Larry gave his opinion that Ben is lying.
By the subject line in his email, Ben might be planning a lawsuit: “BEN SZEMKUS DEFAMATION SUIT”
Here is the body of his email:
This article You published is blatantly [sic] a defamation attack
(plus a few other things if You throw the word ‘Cyber’ in front of it).
Do We go forward with this?
I think I deserve an apology…
Larry Shea: Man who claims he attended NXIVM mixer with Stormy Daniels, Wiener, Schneiderman, Huma, Raniere and Allison Mack – is a liar
No Need for a Lie Detector Test: Ben Szemkus Is a Proven Liar By Larry Shea While a simple lie can be difficult.
As for myself, I have not stated whether I think Ben’s story is true – but it seems there is little doubt that Larry Shea – who wrote the article – is of the opinion that Ben is not telling the truth about meeting the cast of controversial and disgraced characters he says he met all in an apartment in Connecticut one wintry evening.
But since I published it – I will have to stand a lawsuit if Ben chooses to file it.

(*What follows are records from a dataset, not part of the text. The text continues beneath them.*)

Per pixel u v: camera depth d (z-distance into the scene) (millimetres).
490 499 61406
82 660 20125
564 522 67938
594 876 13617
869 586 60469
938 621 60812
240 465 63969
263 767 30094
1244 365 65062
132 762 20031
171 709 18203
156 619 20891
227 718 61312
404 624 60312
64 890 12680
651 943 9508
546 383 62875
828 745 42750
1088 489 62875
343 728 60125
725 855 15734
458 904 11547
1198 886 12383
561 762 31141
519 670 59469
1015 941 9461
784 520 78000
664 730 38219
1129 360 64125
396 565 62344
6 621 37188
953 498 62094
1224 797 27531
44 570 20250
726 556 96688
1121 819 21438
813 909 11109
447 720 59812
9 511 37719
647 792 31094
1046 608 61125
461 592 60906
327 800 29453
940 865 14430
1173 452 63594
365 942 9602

And because I like freedom of expression and Larry made some excellent points – I would publish it again – despite the threat of a lawsuit.
And unless Ben could prove otherwise – that he really attended this NXIVM mixer – I don’t think I will apologize for publishing Larry’s article. I do not know if Larry wants to apologize to Ben – although I rather doubt he will.

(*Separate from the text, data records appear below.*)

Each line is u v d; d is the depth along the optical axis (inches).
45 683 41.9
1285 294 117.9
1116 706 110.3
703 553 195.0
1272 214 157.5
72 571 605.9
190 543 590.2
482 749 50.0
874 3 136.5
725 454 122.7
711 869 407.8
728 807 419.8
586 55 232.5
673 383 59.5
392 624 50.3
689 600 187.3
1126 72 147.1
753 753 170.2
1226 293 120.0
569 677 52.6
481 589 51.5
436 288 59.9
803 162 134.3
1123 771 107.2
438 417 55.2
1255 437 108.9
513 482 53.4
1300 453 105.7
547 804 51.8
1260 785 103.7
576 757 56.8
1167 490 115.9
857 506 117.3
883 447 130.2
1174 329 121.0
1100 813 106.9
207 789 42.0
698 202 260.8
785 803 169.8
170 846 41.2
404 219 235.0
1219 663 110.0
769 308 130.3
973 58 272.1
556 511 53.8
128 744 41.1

Ben has both his detractors and supporters. But with the disappearance of Mr. Szemkus, the truth may never be known, or, will it?
Just days after Ben Szemkus went missing, there was the arrest of the Seagram’s heiress, Claire Bronfman, in connection to NXIVM. Ms. Bronfman, is reported to be a big donor and supporter of Hitlery Clinton. So, the connection could be made yet.
In either case, another piece in the expanding pedophile, child trafficking ring. Is it just coincidence that all this Pedo exposing is all coming out now?
I will leave that for you to consider.
Grab your honey, jump in your ride, get the large bucket of popcorn with extra oily butter and salt. Head to your favorite Drive-in, in your mind or in your car. Sit back and enjoy the show.
Trust God and keep your powder dry.
Pray for our President and his administration.
God bless America and Patriots World wide.